The jobless rate in the eurozone fell to 10.3 per cent in January
In recent months, the European currency bloc has made some gradual progress in whittling down its jobless ranks, amid efforts to rev up its economy after emerging from recession more than two years ago. But many still consider unemployment to be unacceptably high.
The jobless rate has fallen for the fifth time in six months, as ING Bank analyst Bert Colijn noted. The industry expectation had been that unemployment would remain at the previous month's rate of 10.4 per cent.
"The pace of declines in unemployment has clearly accelerated over the past half year, boosting domestic demand in an otherwise troubled economy," Colijn said, adding that this should provide "some tailwind for growth in the months ahead."
But Jack Allen of the Capital Economics think tank warned that "it would take sharper falls in unemployment to boost wage growth," while pointing to business indications that the "labour market recovery is slowing."

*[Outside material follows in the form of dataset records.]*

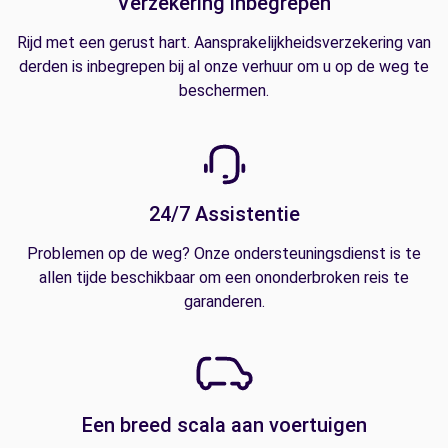
Verzekering inbegrepen
Rijd met een gerust hart. Aansprakelijkheidsverzekering van
derden is inbegrepen bij al onze verhuur om u op de weg te
beschermen.
24/7 Assistentie
Problemen op de weg? Onze ondersteuningsdienst is te
allen tijde beschikbaar om een ononderbroken reis te
garanderen.
Een breed scala aan voertuigen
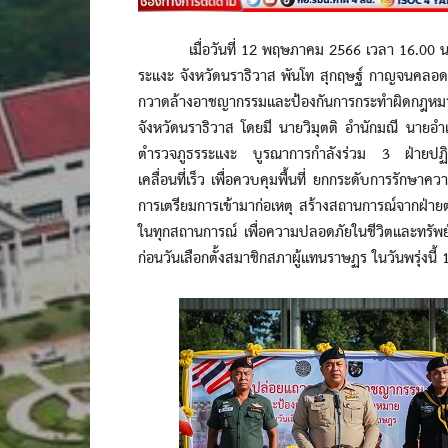
เมื่อวันที่ 12 พฤษภาคม 2566 เวลา 16.00 น. ที
ระแงะ จังหวัดนราธิวาส พันโท สุกฤษฐ์ กาญจนคลอด 
กวาดล้างอาชญากรรมและป้องกันการกระทำผิดกฎหมาย
จังหวัดนราธิวาส โดยมี นายวิมุตติ อำนักมณี นายอำเ
ตำรวจภูธรระแงะ บูรณาการกำลังร่วม 3 ฝ่ายปฏิบัติ
เคลื่อนที่เร็ว เพื่อควบคุมพื้นที่ ยกกระดับการรักษา
การเตรียมการเข้ามาก่อเหตุ สร้างสถานการณ์จากฝ่าย
ในทุกสถานการณ์ เพื่อความปลอดภัยในชีวิตและทรัพย์ส
ก่อนวันเลือกตั้งสมาชิกสภาผู้แทนราษฏร ในวันพรุ่งน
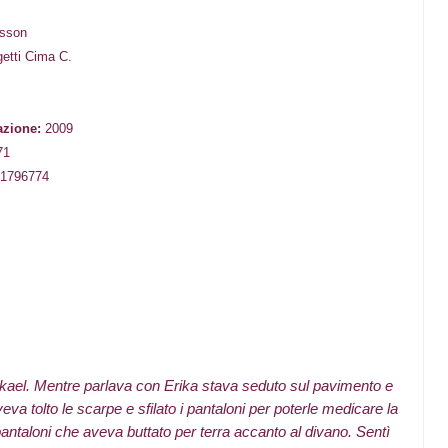
rsson
getti Cima C.
io
e
azione:
2009
71
1796774
ael. Mentre parlava con Erika stava seduto sul pavimento e
va tolto le scarpe e sfilato i pantaloni per poterle medicare la
 pantaloni che aveva buttato per terra accanto al divano. Sentì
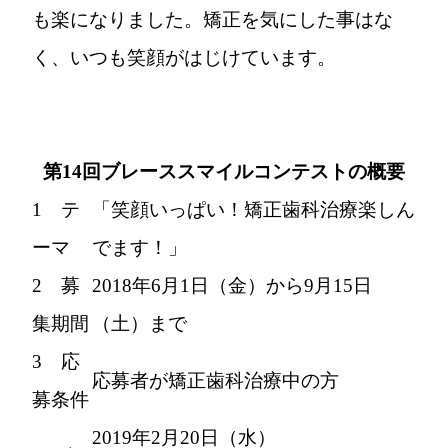
も楽になりました。矯正を気にした事はな
く、いつも笑顔がはじけています。
第14回ブレーススマイルコンテストの概要
1 テ
「笑顔いっぱい！矯正歯科治療楽しん
ーマ
でます！」
2 募
2018年6月1日（金）から9月15日
集期間
（土）まで
3 応
応募者が矯正歯科治療中の方
募条件
2019年2月20日（水）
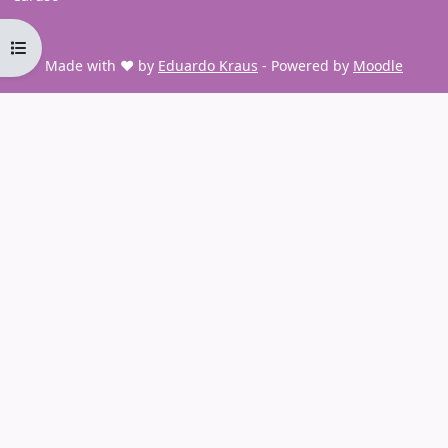
Open course index
Made with ❤️ by
Eduardo Kraus
- Powered by
Moodle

The number of jobless people in the 19-member eurozone fell to 16.65 million, 105,000 fewer than in November, according to Eurostat.
Youth unemployment remained much higher than the overall figure, at 22 per cent.
Germany recorded the lowest rates, with overall joblessness at 4.3 per cent and youth unemployment at 7.1 per cent.
At the other extreme, in Greece 24.6 per cent were without work in November - the most recent data available for the country - while youth unemployment stood at 48 per cent.
In the wider, 28-country European Union, joblessness stood at 8.9 per cent in January, with 21.8 million people out of work, Eurostat said.